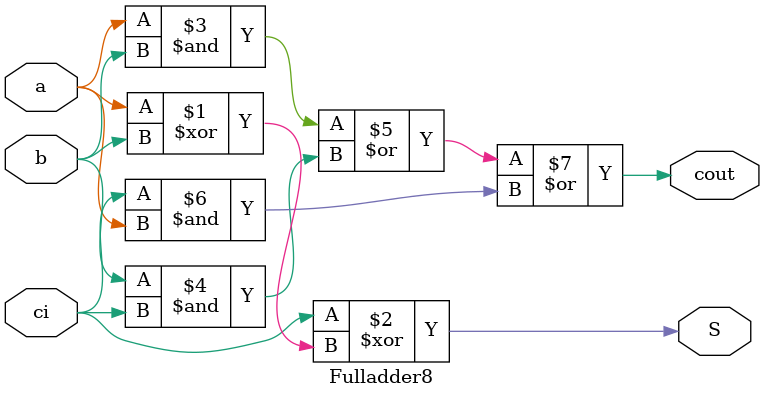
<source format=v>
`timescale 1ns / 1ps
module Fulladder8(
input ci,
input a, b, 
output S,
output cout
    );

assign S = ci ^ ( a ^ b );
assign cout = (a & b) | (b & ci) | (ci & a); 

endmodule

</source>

--

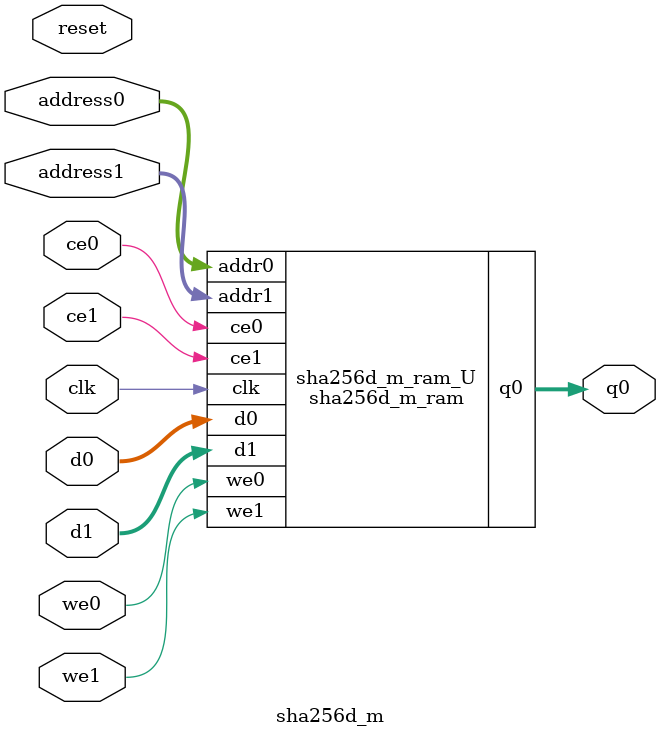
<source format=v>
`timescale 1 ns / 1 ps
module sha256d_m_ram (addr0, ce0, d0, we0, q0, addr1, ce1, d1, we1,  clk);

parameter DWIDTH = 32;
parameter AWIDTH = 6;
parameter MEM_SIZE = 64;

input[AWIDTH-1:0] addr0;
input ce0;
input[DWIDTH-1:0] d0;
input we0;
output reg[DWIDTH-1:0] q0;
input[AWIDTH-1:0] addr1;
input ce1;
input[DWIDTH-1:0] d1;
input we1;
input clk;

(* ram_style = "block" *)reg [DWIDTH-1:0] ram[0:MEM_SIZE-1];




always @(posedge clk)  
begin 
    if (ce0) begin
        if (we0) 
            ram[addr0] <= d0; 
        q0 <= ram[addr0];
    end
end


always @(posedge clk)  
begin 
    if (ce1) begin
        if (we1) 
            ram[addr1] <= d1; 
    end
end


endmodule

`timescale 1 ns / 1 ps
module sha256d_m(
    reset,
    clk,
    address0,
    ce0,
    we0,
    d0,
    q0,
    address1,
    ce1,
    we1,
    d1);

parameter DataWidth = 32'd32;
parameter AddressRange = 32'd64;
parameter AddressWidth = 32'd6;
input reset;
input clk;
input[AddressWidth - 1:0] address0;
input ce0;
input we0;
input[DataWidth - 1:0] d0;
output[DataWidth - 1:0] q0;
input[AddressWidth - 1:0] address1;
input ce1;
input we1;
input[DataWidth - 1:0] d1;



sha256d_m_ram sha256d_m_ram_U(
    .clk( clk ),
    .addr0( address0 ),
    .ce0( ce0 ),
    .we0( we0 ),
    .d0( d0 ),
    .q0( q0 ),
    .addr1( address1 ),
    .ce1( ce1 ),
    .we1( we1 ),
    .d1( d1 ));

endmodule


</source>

Requirement: Copy out every line of the entries where the string "parameter" shows up.

Solution to the problem:
parameter DWIDTH = 32;
parameter AWIDTH = 6;
parameter MEM_SIZE = 64;
parameter DataWidth = 32'd32;
parameter AddressRange = 32'd64;
parameter AddressWidth = 32'd6;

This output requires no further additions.